-------- MATERIAL PROVIDED

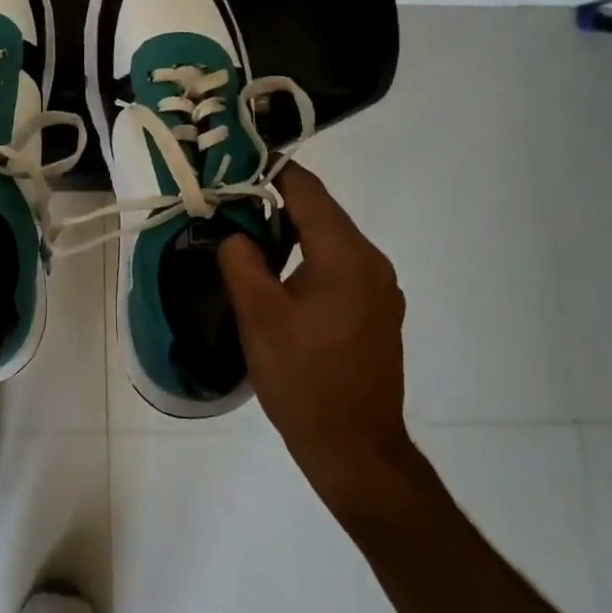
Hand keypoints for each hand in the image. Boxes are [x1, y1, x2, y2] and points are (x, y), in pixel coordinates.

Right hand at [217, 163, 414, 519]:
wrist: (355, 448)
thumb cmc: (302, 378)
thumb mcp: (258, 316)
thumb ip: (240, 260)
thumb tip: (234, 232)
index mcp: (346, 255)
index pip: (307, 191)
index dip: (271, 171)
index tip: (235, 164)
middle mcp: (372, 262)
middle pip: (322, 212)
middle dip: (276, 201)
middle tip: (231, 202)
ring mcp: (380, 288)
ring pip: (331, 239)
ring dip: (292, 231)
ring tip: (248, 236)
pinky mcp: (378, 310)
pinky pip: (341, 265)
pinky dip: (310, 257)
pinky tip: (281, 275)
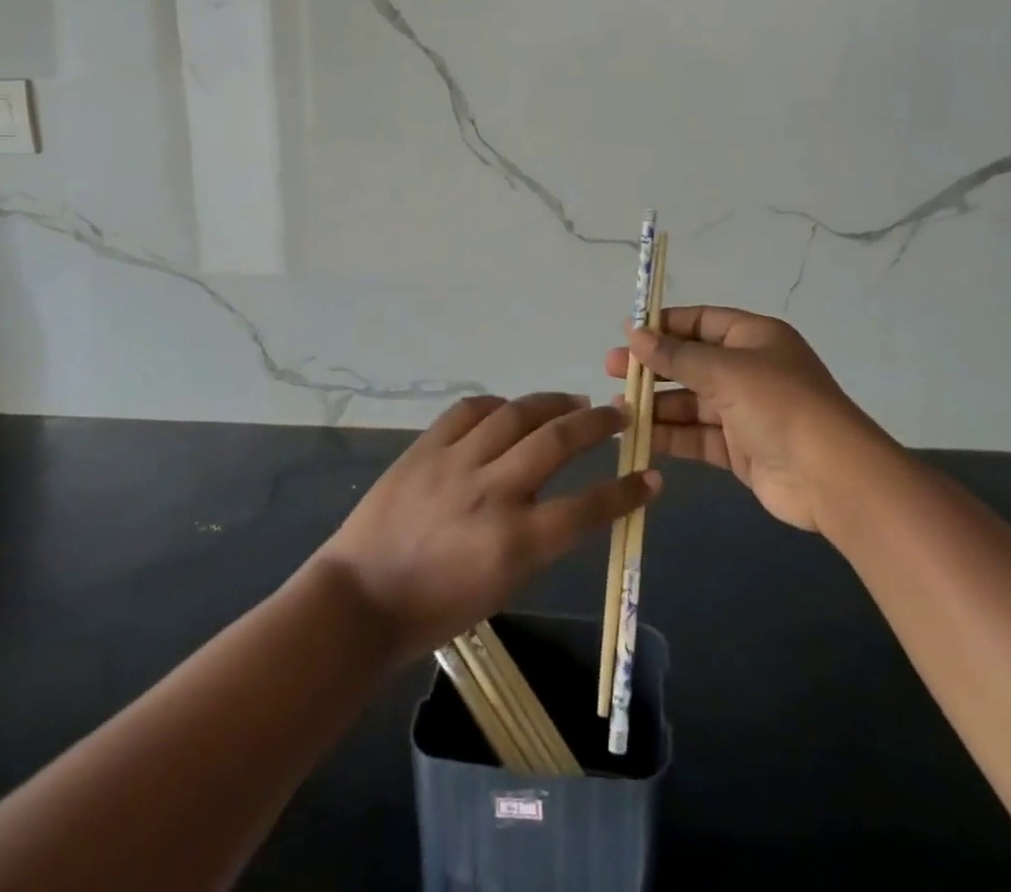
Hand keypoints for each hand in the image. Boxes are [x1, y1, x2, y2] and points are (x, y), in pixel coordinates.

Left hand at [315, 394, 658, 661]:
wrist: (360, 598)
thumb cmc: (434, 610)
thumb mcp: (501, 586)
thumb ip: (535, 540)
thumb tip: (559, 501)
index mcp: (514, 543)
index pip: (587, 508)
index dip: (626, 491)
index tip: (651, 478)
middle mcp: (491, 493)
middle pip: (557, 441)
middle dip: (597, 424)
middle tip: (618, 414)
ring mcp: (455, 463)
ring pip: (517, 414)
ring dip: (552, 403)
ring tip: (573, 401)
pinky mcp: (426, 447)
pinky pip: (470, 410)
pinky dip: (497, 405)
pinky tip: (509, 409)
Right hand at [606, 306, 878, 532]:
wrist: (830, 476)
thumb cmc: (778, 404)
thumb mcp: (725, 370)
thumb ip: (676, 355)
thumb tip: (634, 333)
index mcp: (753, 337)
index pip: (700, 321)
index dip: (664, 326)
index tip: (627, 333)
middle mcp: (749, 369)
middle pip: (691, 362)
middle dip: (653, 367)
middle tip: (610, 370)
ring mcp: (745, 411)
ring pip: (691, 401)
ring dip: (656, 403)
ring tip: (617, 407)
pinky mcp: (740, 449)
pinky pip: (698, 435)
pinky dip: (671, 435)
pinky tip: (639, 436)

----------------

BRIEF:
Above are the records; from them, give again exactly the lines from the one containing "index mcp: (514, 543)" to the one containing "ring pip: (691, 401)", both lines included, and nothing more.

ANSWER:
index mcp: (514, 543)
index pip: (587, 508)
index dip: (626, 491)
index tip: (651, 478)
middle mcp: (491, 493)
middle pip: (557, 441)
middle dip: (597, 424)
middle tip: (618, 414)
ring mcp: (455, 463)
ring pip: (517, 414)
ring dip: (552, 403)
ring tip: (573, 401)
pinky mcp: (426, 447)
pinky pip: (470, 410)
pinky dip: (497, 405)
pinky tip: (509, 409)
Right hand at [606, 306, 878, 532]:
wrist: (830, 476)
thumb cmc: (778, 404)
thumb mcp: (725, 370)
thumb ip: (676, 355)
thumb tip: (634, 333)
index mcp: (753, 337)
index pip: (700, 321)
index dip: (664, 326)
index tip: (627, 333)
middle mcp: (749, 369)
middle pip: (691, 362)
middle dip: (653, 367)
middle tip: (610, 370)
ring mcp: (745, 411)
ring pip: (691, 401)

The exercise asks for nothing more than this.